» AÇÃO NECESSÁRIA 1: Reproduza o trecho do texto sobre Darwin e Lamarck que vai desde "Os pensadores do" até "ideias de Darwin.", inclusive.
» AÇÃO NECESSÁRIA 2: Em que ano, segundo o texto sobre Darwin e Lamarck, Lamarck revolucionou a classificação de Lineu?

» TEXTO FORNECIDO:
━━━━━━━━━━━━━━━━

Como pesquisador da história da ciência ele parece não
compreender a estrutura de construção de conhecimento utilizada pela ciência.
Olhando para a história de Darwin, ele nunca disse que
Lamarck estava errado. O que ele fez foi simplesmente descrever uma explicação
alternativa e complementar de como as espécies evoluem. Já que a ideia de que
as espécies evoluem não é de Darwin, mas muito anterior a ele remetendo o iluminismo.
Os pensadores do iluminismo já carregavam a ideia de que os organismos se
tornavam complexos gradualmente em direção a perfeição. Hoje sabemos que os
organismos não buscam a complexidade e não são perfeitos, mas o gradualismo
estava certo. E isso ficou evidente com as ideias de Darwin.
Lamarck em 1800 revolucionou a classificação de Lineu. Lineu
mesmo já tinha uma concepção claramente evolucionista que fica evidente em seu
sistema de classificação. Lamarck criticou a junção que Lineu fez entre invertebrados
e insetos. Nem todo invertebrado é um inseto e separou essas classes em 10
diferentes grupos.

━━━━━━━━━━━━━━━━

» ENTRADAS FORNECIDAS:
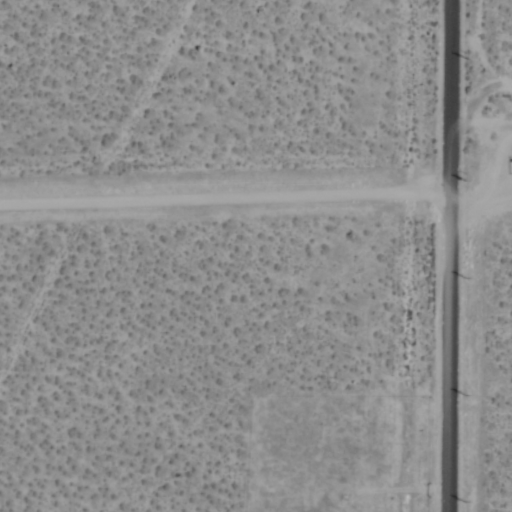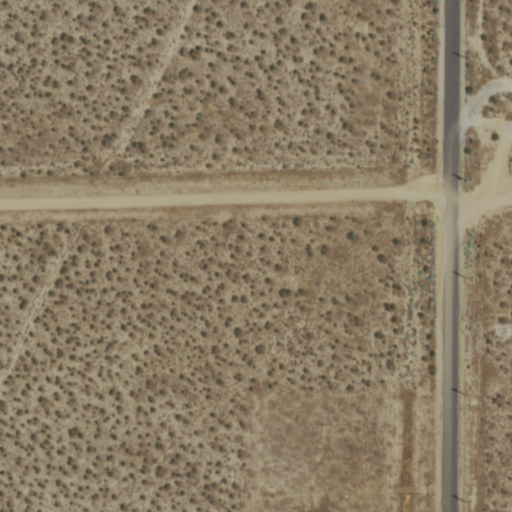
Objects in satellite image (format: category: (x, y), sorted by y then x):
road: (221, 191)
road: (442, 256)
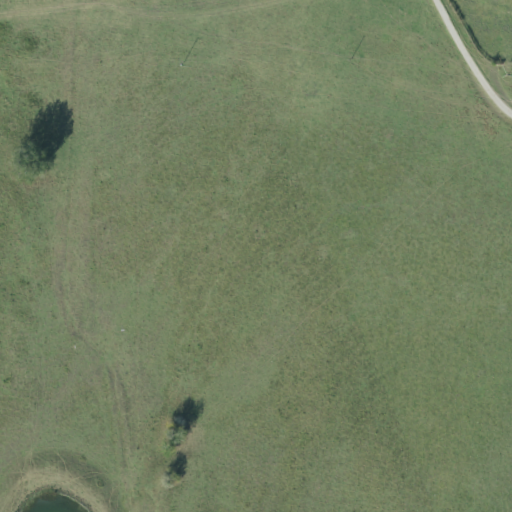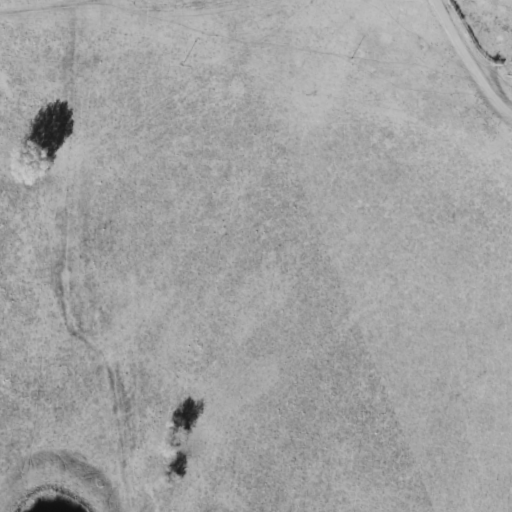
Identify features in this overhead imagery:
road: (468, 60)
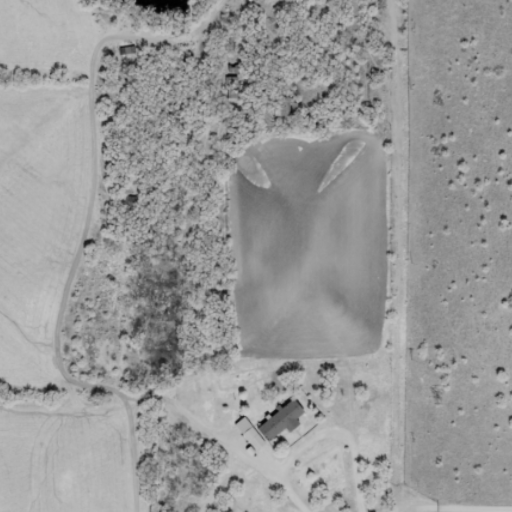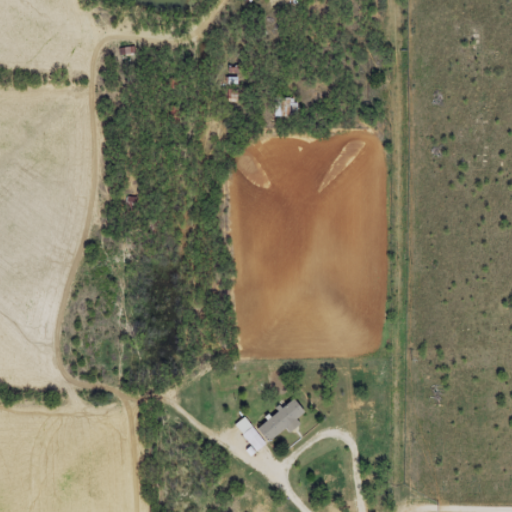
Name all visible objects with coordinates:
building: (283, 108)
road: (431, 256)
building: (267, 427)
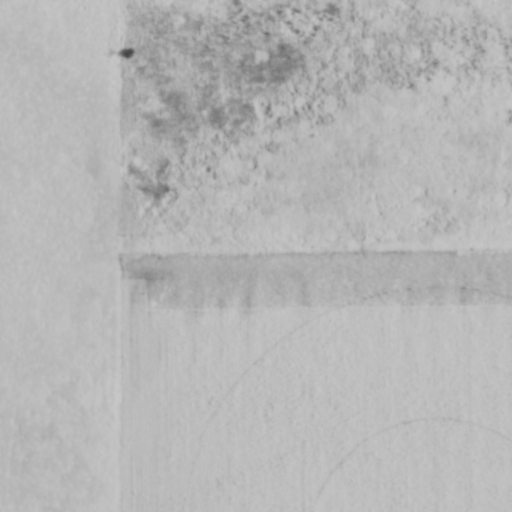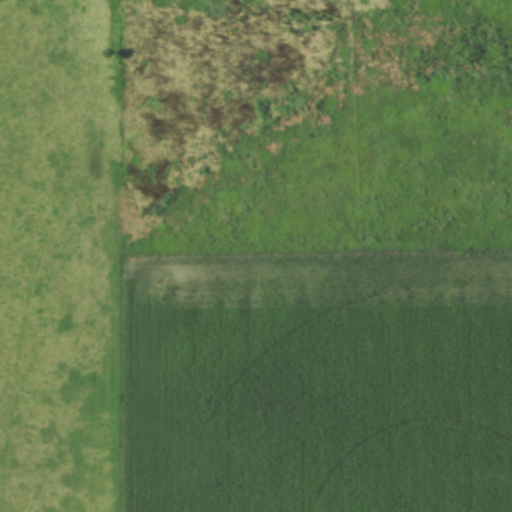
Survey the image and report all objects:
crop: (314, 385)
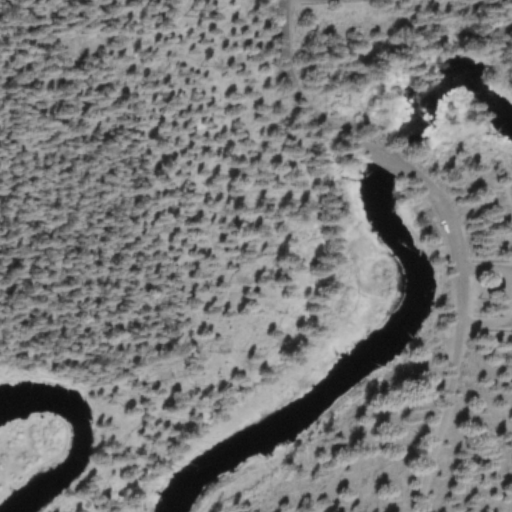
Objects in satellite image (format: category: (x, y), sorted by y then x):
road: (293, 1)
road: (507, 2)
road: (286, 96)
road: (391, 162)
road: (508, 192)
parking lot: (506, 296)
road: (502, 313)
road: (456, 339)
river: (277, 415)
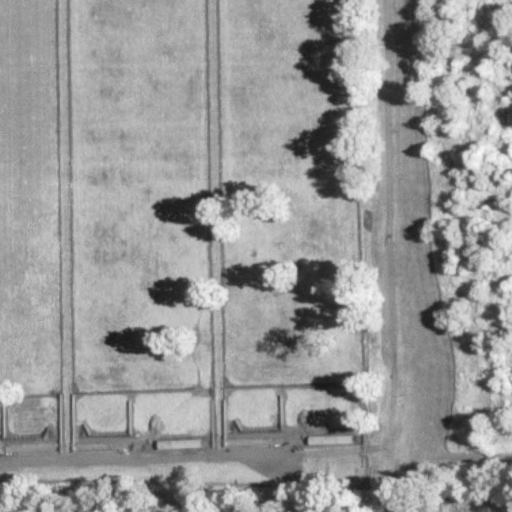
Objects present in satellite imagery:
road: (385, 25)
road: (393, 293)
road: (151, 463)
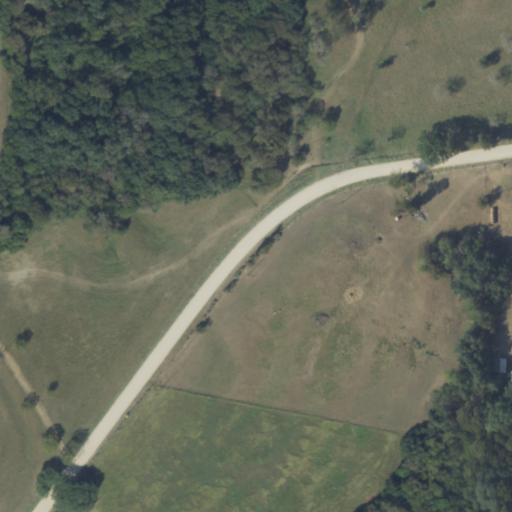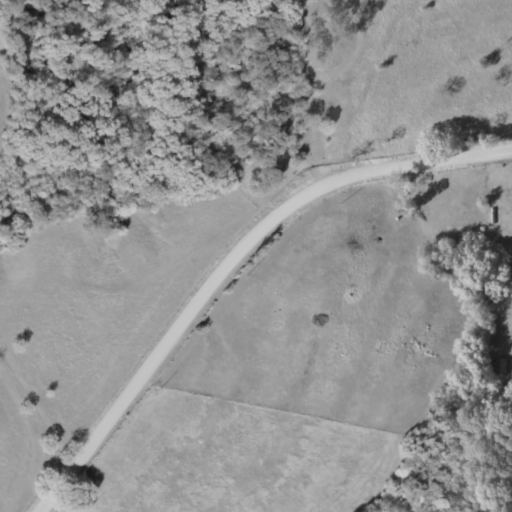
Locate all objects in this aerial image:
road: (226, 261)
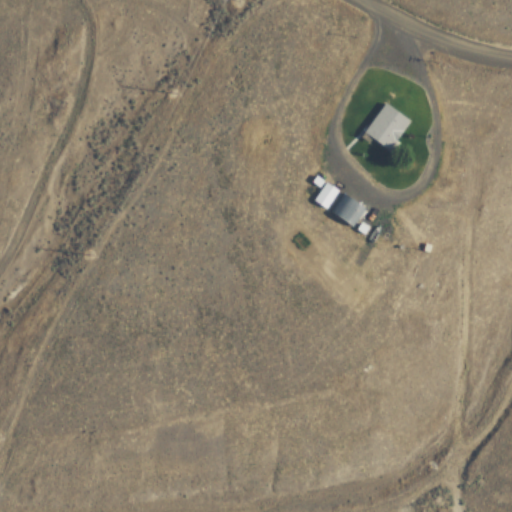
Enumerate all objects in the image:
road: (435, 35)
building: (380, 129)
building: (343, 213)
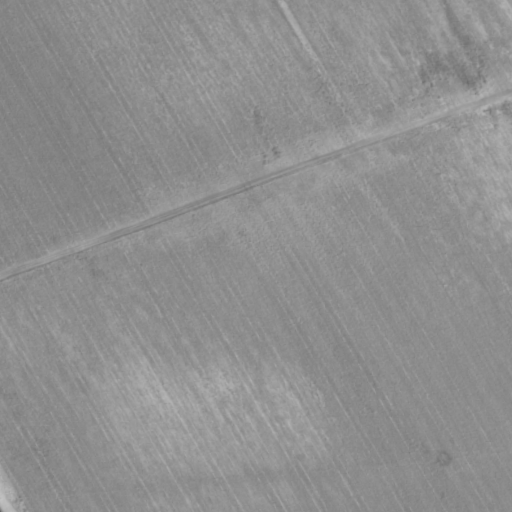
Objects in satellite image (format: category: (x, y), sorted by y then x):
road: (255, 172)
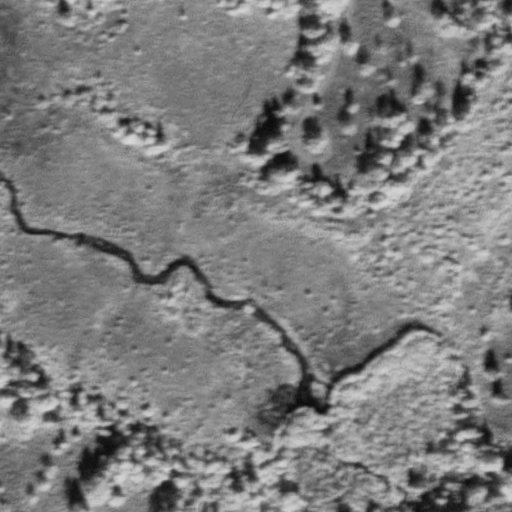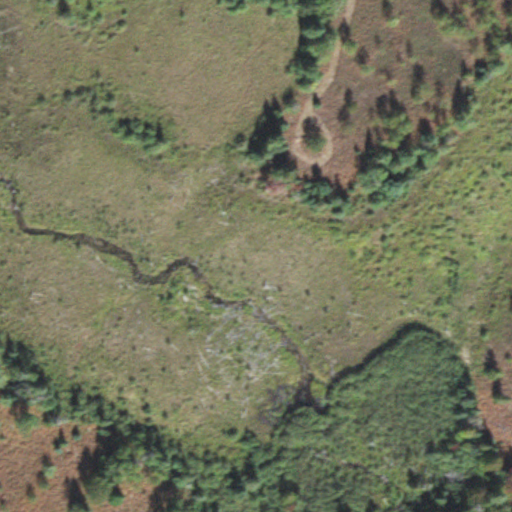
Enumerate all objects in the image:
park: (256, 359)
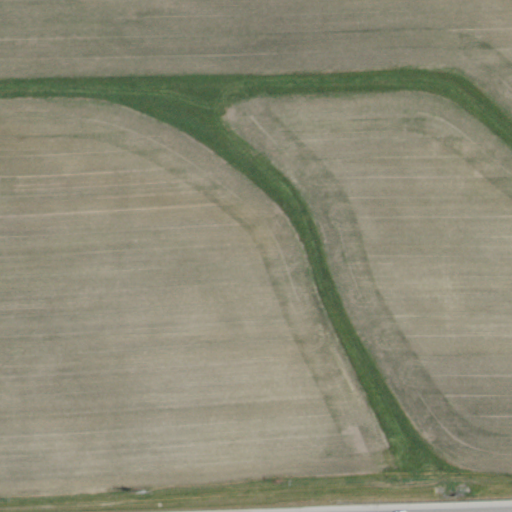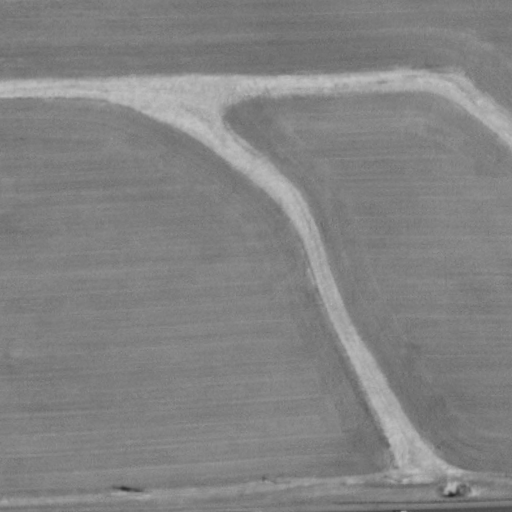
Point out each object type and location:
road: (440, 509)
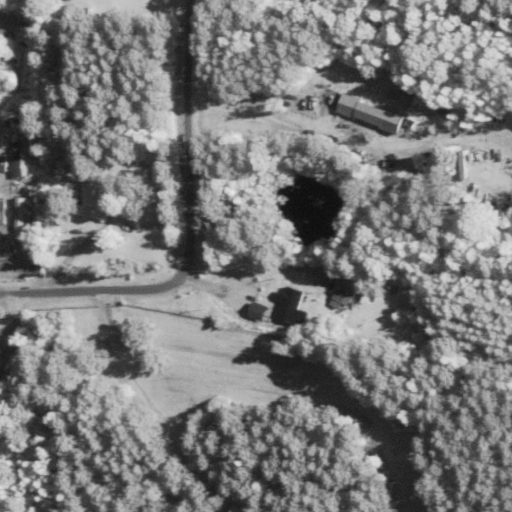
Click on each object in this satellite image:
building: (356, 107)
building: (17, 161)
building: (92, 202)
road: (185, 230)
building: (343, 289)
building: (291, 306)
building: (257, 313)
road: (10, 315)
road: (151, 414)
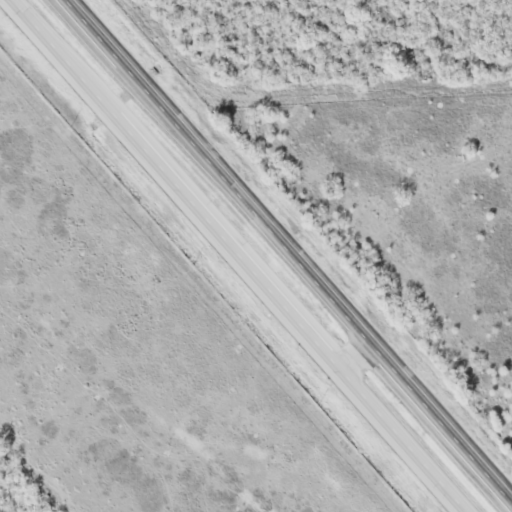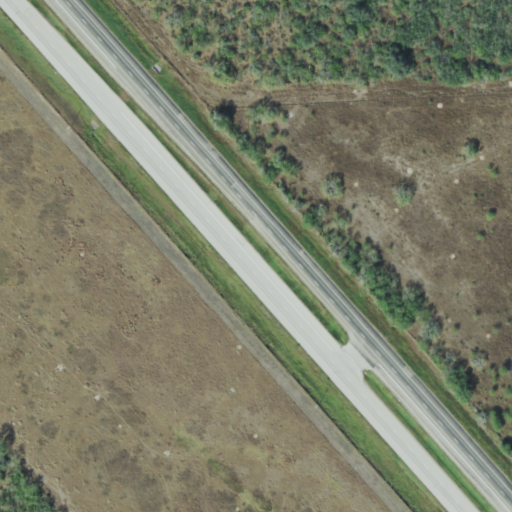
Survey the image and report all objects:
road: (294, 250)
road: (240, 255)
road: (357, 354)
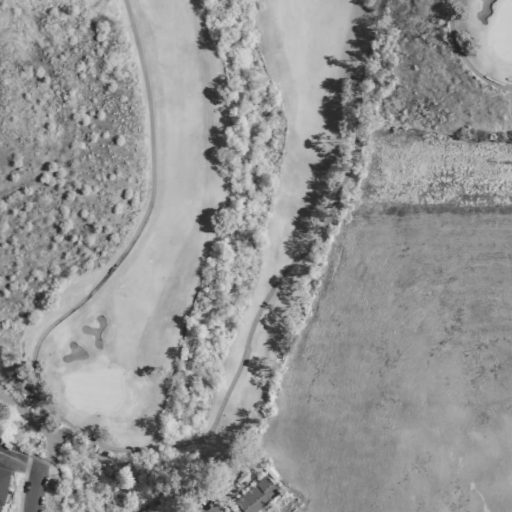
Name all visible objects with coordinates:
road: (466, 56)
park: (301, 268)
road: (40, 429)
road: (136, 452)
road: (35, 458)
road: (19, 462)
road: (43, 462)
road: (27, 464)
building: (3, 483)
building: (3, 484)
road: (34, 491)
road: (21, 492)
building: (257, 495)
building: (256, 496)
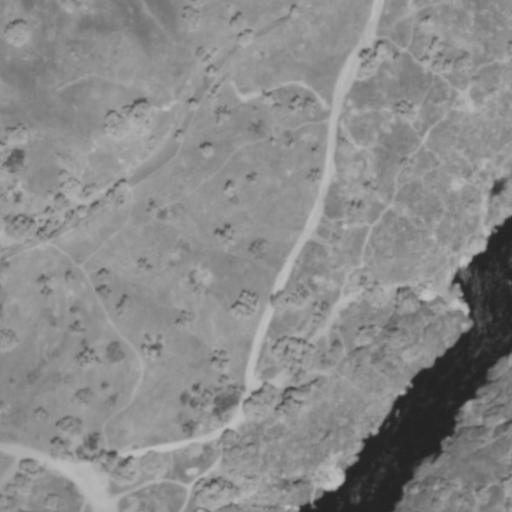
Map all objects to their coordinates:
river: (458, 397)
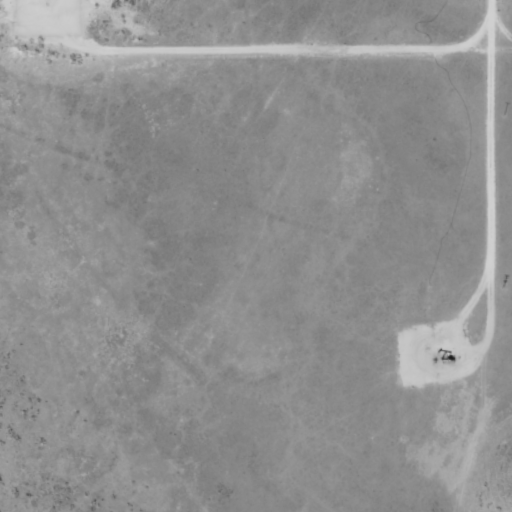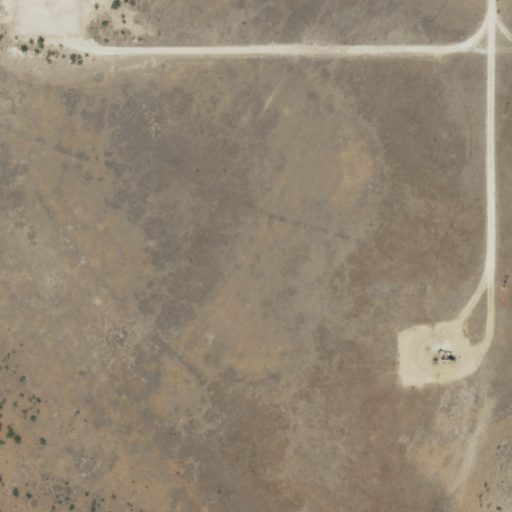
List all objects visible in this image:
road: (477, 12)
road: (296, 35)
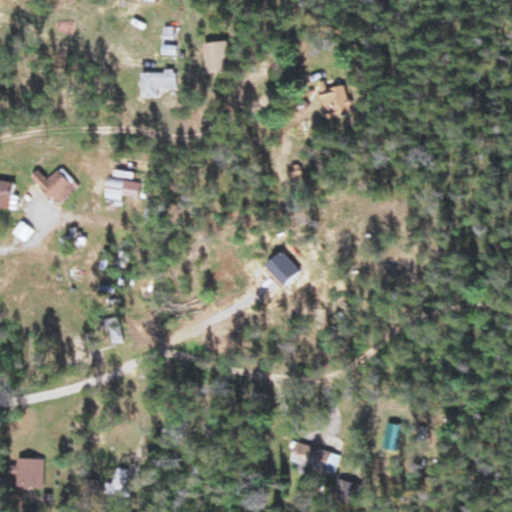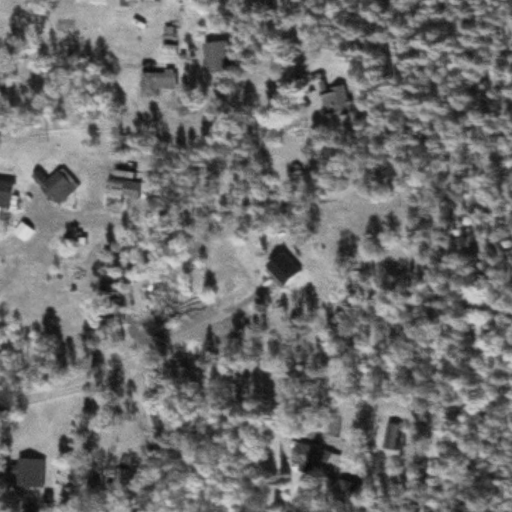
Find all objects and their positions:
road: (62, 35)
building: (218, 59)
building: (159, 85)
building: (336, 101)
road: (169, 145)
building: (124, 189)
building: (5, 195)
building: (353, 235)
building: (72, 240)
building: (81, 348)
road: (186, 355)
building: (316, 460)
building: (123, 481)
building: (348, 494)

━━━━━━━━━━━━━━━━

» CAMPO DE RESPOSTA 1:
Os pensadores do iluminismo já carregavam a ideia de que os organismos se
tornavam complexos gradualmente em direção a perfeição. Hoje sabemos que os
organismos não buscam a complexidade e não são perfeitos, mas o gradualismo
estava certo. E isso ficou evidente com as ideias de Darwin.

» CAMPO DE RESPOSTA 2: Em 1800.